Source passage ::
----------

Single by Juliana Kanyomozi

from the album Bits and Pieces
- Released: March 30, 2017
- Recorded: Michael Fingerz, (South Africa);
- Genre: R&B; reggae;
- Length: 3:16
- Label: Masters Music
- Songwriter(s): Esther Nabaasa
- Producer(s): Michael Fingerz

Juliana Kanyomozi singles chronology
| "Woman" (2015) | "I'm Still Here" (2017) | "Right Here" (2017) |

Music video
- "I'm Still Here" on YouTube

= I'm Still Here (Juliana Kanyomozi song) =

"I'm Still Here" is an R&B-reggae single by Ugandan singer and actress Juliana Kanyomozi. It was released on March 30, 2017. It is her second song to be released since the passing of her son Keron Raphael Kabugo in 2014. All production of the song, audio and video was done in South Africa.

==Background==
"I'm Still Here" was written by Esther Nabaasa and produced by Michael Fingerz. Produced at Masters Music. The song was released on Juliana’s official Youtube channel on March 30, 2017. The song basically celebrates a strong woman, who however much and longer they are weighed down by hardships, they still get up and move on.

----------

List of tasks ::
1. According to the song article, who wrote "I'm Still Here"?
2. Convert the part of the rows that opens with the line containing "stawić czoła losowi, ale również prawdziwe" and closes with the line containing "itney Spears." into a JSON list of strings, one string per line, with both end lines included.
The song article and the rows that follow have no connection to each other.

Excerpted data ::
----------

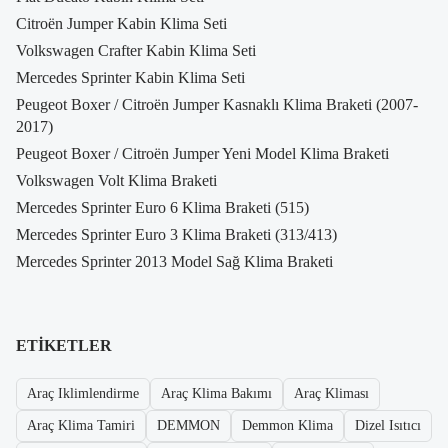
Citroën Jumper Kabin Klima Seti
Volkswagen Crafter Kabin Klima Seti
Mercedes Sprinter Kabin Klima Seti
Peugeot Boxer / Citroën Jumper Kasnaklı Klima Braketi (2007-
2017)
Peugeot Boxer / Citroën Jumper Yeni Model Klima Braketi
Volkswagen Volt Klima Braketi
Mercedes Sprinter Euro 6 Klima Braketi (515)
Mercedes Sprinter Euro 3 Klima Braketi (313/413)
Mercedes Sprinter 2013 Model Sağ Klima Braketi
ETIKETLER
Araç Iklimlendirme
Araç Klima Bakımı
Araç Kliması
Araç Klima Tamiri
DEMMON
Demmon Klima
Dizel Isıtıcı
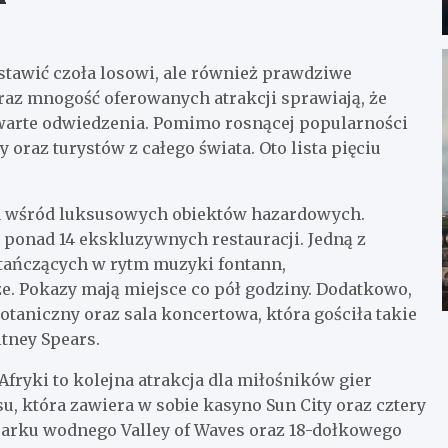
stawić czoła losowi, ale również prawdziwe
oraz mnogość oferowanych atrakcji sprawiają, że
t warte odwiedzenia. Pomimo rosnącej popularności
 oraz turystów z całego świata. Oto lista pięciu
ła wśród luksusowych obiektów hazardowych.
 ponad 14 ekskluzywnych restauracji. Jedną z
 tańczących w rytm muzyki fontann,
. Pokazy mają miejsce co pół godziny. Dodatkowo,
taniczny oraz sala koncertowa, która gościła takie
itney Spears.
fryki to kolejna atrakcja dla miłośników gier
, która zawiera w sobie kasyno Sun City oraz cztery
parku wodnego Valley of Waves oraz 18-dołkowego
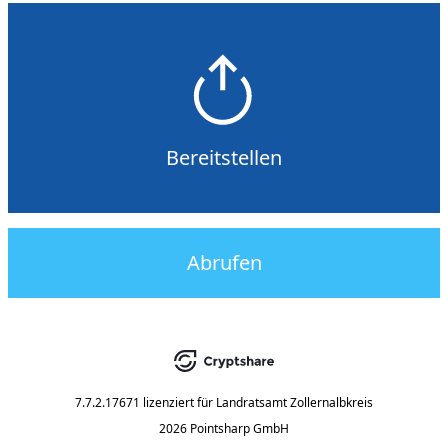
Bereitstellen
Abrufen
7.7.2.17671
lizenziert für
Landratsamt Zollernalbkreis
2026 Pointsharp GmbH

----------

Per-task answers ::
1. Esther Nabaasa wrote it.

2.
[
  "stawić czoła losowi, ale również prawdziwe",
  "oraz mnogość oferowanych atrakcji sprawiają, że",
  "t warte odwiedzenia. Pomimo rosnącej popularności",
  " oraz turystów z całego świata. Oto lista pięciu",
  "ła wśród luksusowych obiektów hazardowych.",
  " ponad 14 ekskluzywnych restauracji. Jedną z",
  " tańczących w rytm muzyki fontann,",
  ". Pokazy mają miejsce co pół godziny. Dodatkowo,",
  "taniczny oraz sala koncertowa, która gościła takie",
  "itney Spears."
]